しばらく服を買いに行くこともなかったし、ましてや服屋さんに行くことはあっても、GUやUNIQLO、ファストファッションのお店には久しく行っていませんでした。
もういい年になったし、服を買うにしても、それなりにちゃんとしたお店で買ったものにしよう。
ブランド古着屋さんだったり、リサイクルショップで服を買うことが多い僕も、そんなことを思う年齢になったみたいです。
とはいえ、せっかく同じヨドバシ館内にGUがあるなら、行ってみよう。
コロナの影響を大きく受けたファッション業界。
GUはただでさえ安い商品の価格を、今年の春からは更に下げて、薄利多売で利益を狙いに行くという記事をネットで読みました。
そこまでするなんて、いくらこれまでに獲得したお客さんにも「安っぽくて着れない」なんて、愛想を尽かされるんじゃないか?
とか思いながら、少しの勉強の側面も兼ねてGUがある、ヨドバシカメラの8階へと登りました。
お店に並んでいる商品を見て触れてみると、大体の商品には「まあ、この値段なら品質はこんなものなのかな」と感じました。
それでも時々、比率で例えるなら1割くらいは「マジかよ」と思う商品もありました。
こんなに安い値段なのに、生地のクオリティーはまあ、そこそこ。
それでも綺麗なシルエットと、お値段以上の品質を誇っている商品もありました。
かなり前にGUに行ったときも、5,000円くらいで質も良くて形も綺麗なジャケットを売っているのを見て、驚いた記憶があります。
こんなものを5,000円で売られたら、デザイナーズブランドはまだしも、中価格帯のブランドは絶対に涙目だろう、というクオリティーのものです。
それから1年は経ったと思うのですが、今日見た「1割のアイテム」は、一部のデザイナーズブランドをも切迫させるクオリティーだったと思うんです。
結論から言うと、今日僕はそのアイテムのうち、ひとつを買いました。
これは「GUだから」というブランドイメージから来るものなのかは正直分かりませんが、主観的に見ると少し安っぽさを感じる生地感なので、頻繁に愛用することはないかもしれません。

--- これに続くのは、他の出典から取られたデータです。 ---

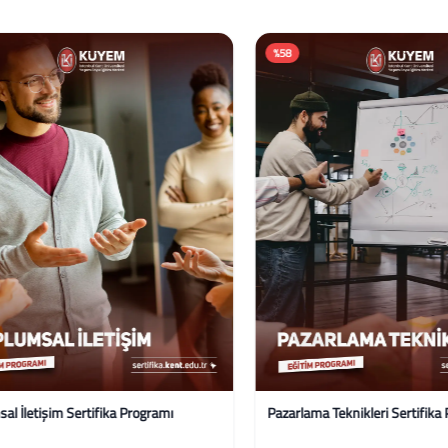
%58
İletişim Sertifika Programı
Pazarlama Teknikleri Sertifika Pr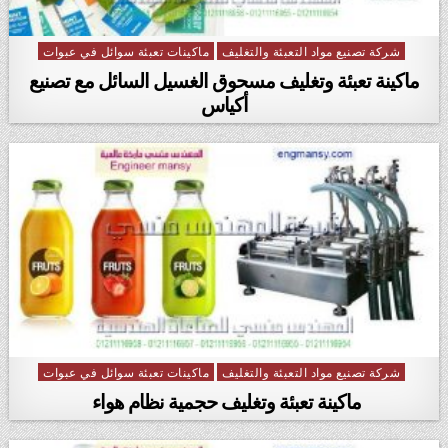
شركة تصنيع مواد التعبئة والتغليف
ماكينات تعبئة سوائل في عبوات
Posted in
ماكينة تعبئة وتغليف مسحوق الغسيل السائل مع تصنيع
أكياس
شركة تصنيع مواد التعبئة والتغليف
ماكينات تعبئة سوائل في عبوات
Posted in
ماكينة تعبئة وتغليف حجمية نظام هواء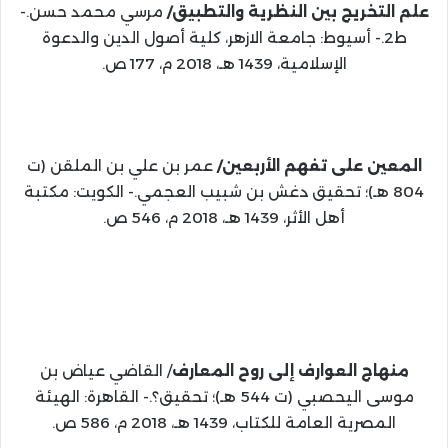
علم التخريج بين النظرية والتطبيق/
مرسي محمد حسن.-
ط2.- أسيوط: جامعة الازهر، كلية أصول الدين والدعوة
الإسلامية، 1439 هـ، 2018 م، 177 ص.
‏المعين على تفهم الأربعين/
عمر بن علي بن الملقن (ت
804 هـ)؛ تحقيق دغش بن شبيب العجمي.- الكويت: مكتبة
أهل الأثر، 1439 هـ، 2018 م، 546 ص.
منهاج العوارف إلى روح المعارف
/ القاضي عياض بن
موسى اليحصبي (ت 544 هـ)؛ تحقيق؟.- القاهرة: الهيئة
المصرية العامة للكتاب، 1439 هـ، 2018 م، 586 ص.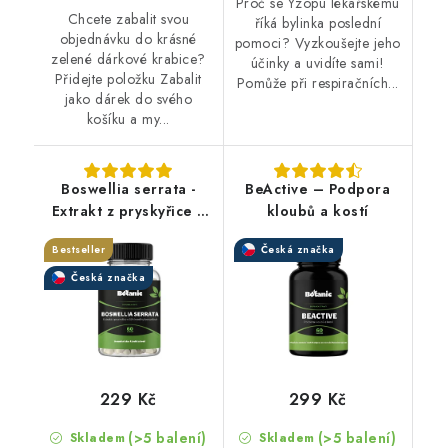
Proč se Yzopu lékařskému
Chcete zabalit svou
říká bylinka poslední
objednávku do krásné
pomoci? Vyzkoušejte jeho
zelené dárkové krabice?
účinky a uvidíte sami!
Přidejte položku Zabalit
Pomůže při respiračních...
jako dárek do svého
košíku a my...
Boswellia serrata -
BeActive – Podpora
Extrakt z pryskyřice s
kloubů a kostí
65% kyseliny
Bestseller
Česká značka
boswelové v kapslích
Česká značka
229 Kč
299 Kč
(>5 balení)
(>5 balení)
Skladem
Skladem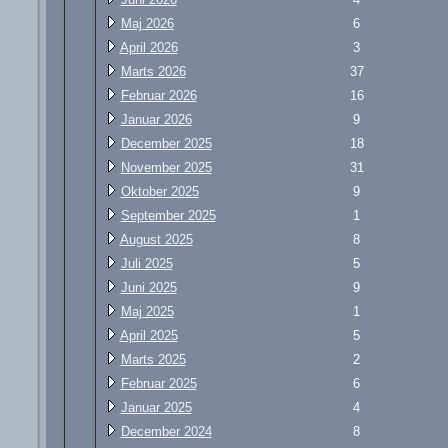
Maj 2026
6
April 2026
3
Marts 2026
37
Februar 2026
16
Januar 2026
9
December 2025
18
November 2025
31
Oktober 2025
9
September 2025
1
August 2025
8
Juli 2025
5
Juni 2025
9
Maj 2025
1
April 2025
5
Marts 2025
2
Februar 2025
6
Januar 2025
4
December 2024
8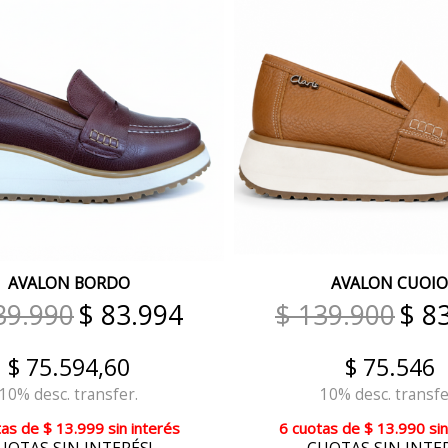
AVALON BORDO
AVALON CUOIO
39.990
$ 83.994
$ 139.900
$ 8
$ 75.594,60
$ 75.546
10% desc. transfer.
10% desc. transfe
tas
de
$ 13.999
sin interés
6 cuotas
de
$ 13.990
sin
UOTAS SIN INTERÉS!
CUOTAS SIN INTER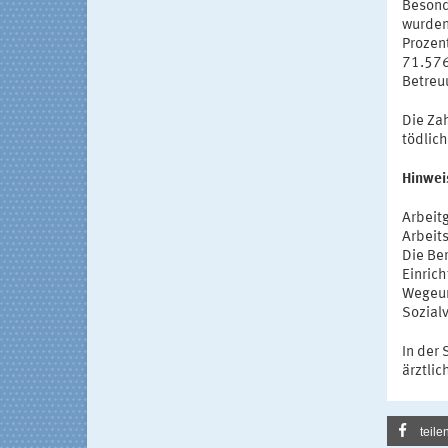
Besond
wurden
Prozen
71.576
Betreu
Die Zah
tödlic
Hinwei
Arbeit
Arbeit
Die Be
Einric
Wegeun
Sozial
In der 
ärztli
teile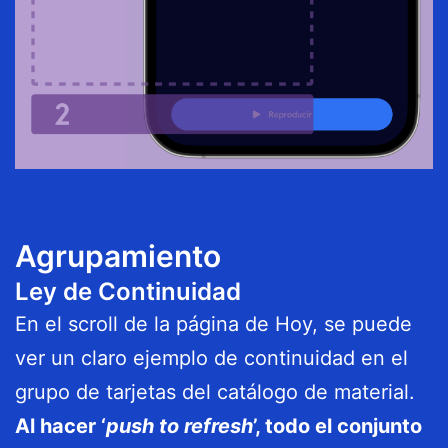
Agrupamiento
Ley de Continuidad
En el scroll de la página de Hoy, se puede
ver un claro ejemplo de continuidad en el
grupo de tarjetas del catálogo de material.
Al hacer ‘
push to refresh
’, todo el conjunto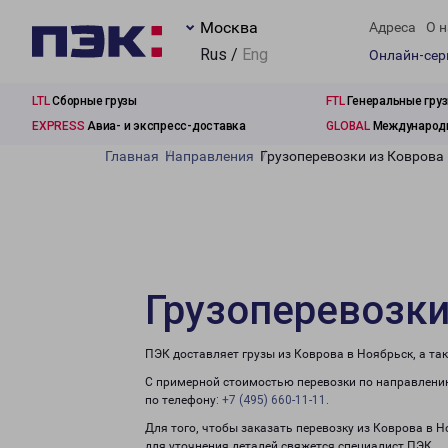
Москва
Адреса
О н
Rus /
Eng
Онлайн-се
LTL
Сборные грузы
FTL
Генеральные гру
EXPRESS
Авиа- и экспресс-доставка
GLOBAL
Международн
Главная
Направления
Грузоперевозки из Коврова
Грузоперевозки
ПЭК доставляет грузы из Коврова в Ноябрьск, а та
С примерной стоимостью перевозки по направлению
по телефону:
+7 (495) 660-11-11
.
Для того, чтобы заказать перевозку из Коврова в 
для уточнения деталей свяжется специалист ПЭК.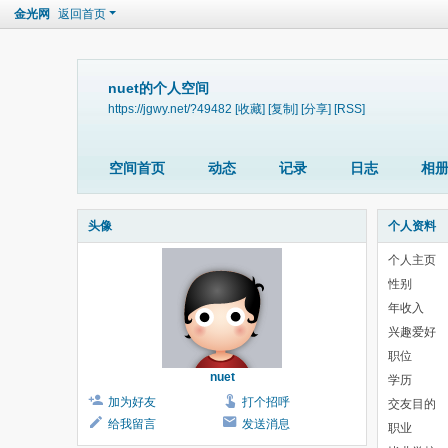
金光网
返回首页
nuet的个人空间
https://jgwy.net/?49482
[收藏]
[复制]
[分享]
[RSS]
空间首页
动态
记录
日志
相
头像
个人资料
个人主页
性别
年收入
兴趣爱好
职位
nuet
学历
加为好友
打个招呼
交友目的
给我留言
发送消息
职业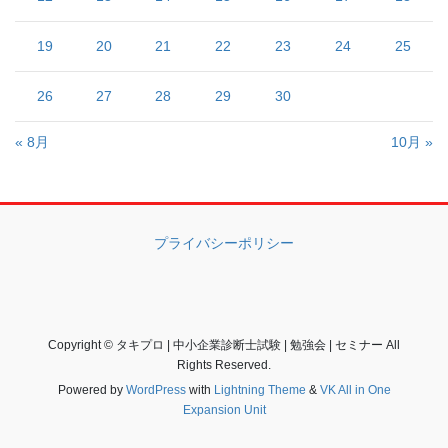
19
20
21
22
23
24
25
26
27
28
29
30
« 8月
10月 »
プライバシーポリシー
Copyright © タキプロ | 中小企業診断士試験 | 勉強会 | セミナー All
Rights Reserved.
Powered by
WordPress
with
Lightning Theme
&
VK All in One
Expansion Unit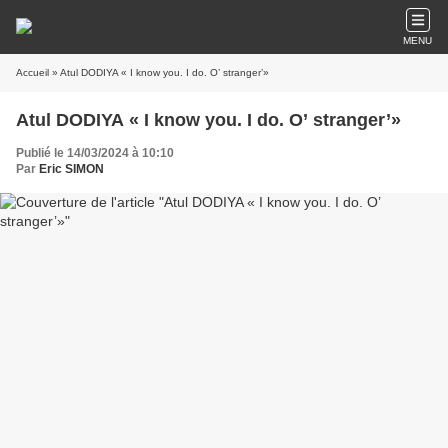
MENU
Accueil
» Atul DODIYA « I know you. I do. O’ stranger’»
Atul DODIYA « I know you. I do. O’ stranger’»
Publié le 14/03/2024 à 10:10
Par
Eric SIMON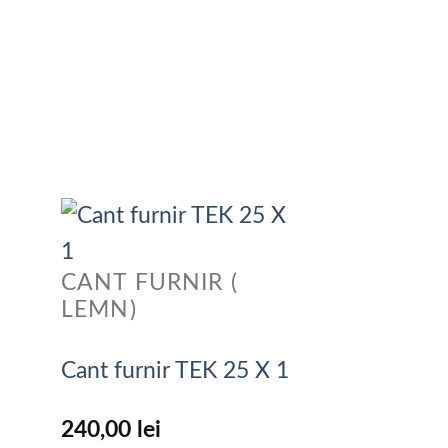
CANT FURNIR (
LEMN)
Cant furnir TEK 25 X 1
240,00
lei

それでも、パッと見の印象ではデザイナーズブランドと比べても遜色のない、なかなかに高い完成度を誇っています。
GUの「バルーンアンクルパンツ」
パッと見た瞬間すぐに、このアイテムを作るにあたって参考にしたであろうブランドの定番デニムパンツが、パッと頭に浮かびました。
きっとあれを参考に形を作っては縫製して、製品化したんだろうと想像できます。
本当はその、参考元になったアイテムを欲しいって、少し思っていたところでした。
明らかにそのアイテムを参考にして作ったであろう商品が目の前に、服作りに造詣の深い訳じゃない僕が比べる限り、ほぼ遜色のないシルエットで並んでいる。
売っている値段も、本家の1/10くらい。
「まあ、着なくなったら部屋着にもできるし」
とはいえ、気に入ったらずっと履いたっていい。
あまりにも安い値段だと、そんな感覚でサラッと買うことができてしまいました。
2,000円にも満たない値段の服を買うのは久しぶりでした。
少し生地に安っぽさを感じる部分に目を瞑れば、前々から「こういう服が着たい」と思っていたものを、圧倒的な安さで手に入れることができてしまう。
これが「GUで買ったけど、やっぱり満足いかないから、最初から欲しかったデザイナーズブランドのアイテムの方も買おう」
そんな風に思われることって、本当に数少ないと思います。
そう思うと、品質の他にも「そこならでは」の特徴を持っているブランドじゃない限り、これからも売上を得ることは、とんでもなく難しくなっていくんじゃないかと思いました。
替えの効かない個性を持っていること。
それを持っているブランドが、果たしていくつあるのか。
GUのようなファストファッションブランドも、大量生産をするために縫製をお願いする拠点はもう、数年前から中国ではなくなっているようです。
もっと安い賃金で、日本で同じ金額を払って以来するよりも圧倒的に多い数を縫ってくれる国、バングラデシュに大量の縫製を依頼していることが、内タグを見ても分かります。
GUがこのまま、商品の品質を更に上げていったらと思うと、恐ろしさすら感じます。
コロナの影響を受けて、打撃を受けていないブランドの方が少ないと思います。
それでも今日、GUの服を買った僕は自分の気持ちに正直でありながら、どこか複雑な気持ちにもなりました。
「安いから」って理由で服を買えるのは、飽きたらすぐにポイっと捨ててしまえる理由にもなると思います。
そういう価値観で、僕も含めて多くの人が服を買うようになったのは、供給過多な状況が続いて、消費者が服を買うサイクルを早めたことにより、業界が自らの首を締め続けたツケが回ってきたからではないか、とも感じています。
自分が服を買う理由や、ファッションに対する価値観。
そういったものを改めて考え直して、自分なりにも買い物をする動機について、改めて見直してみたいと思う経験でした。
洋服を着るのは、買うのは何の為なんだろうか。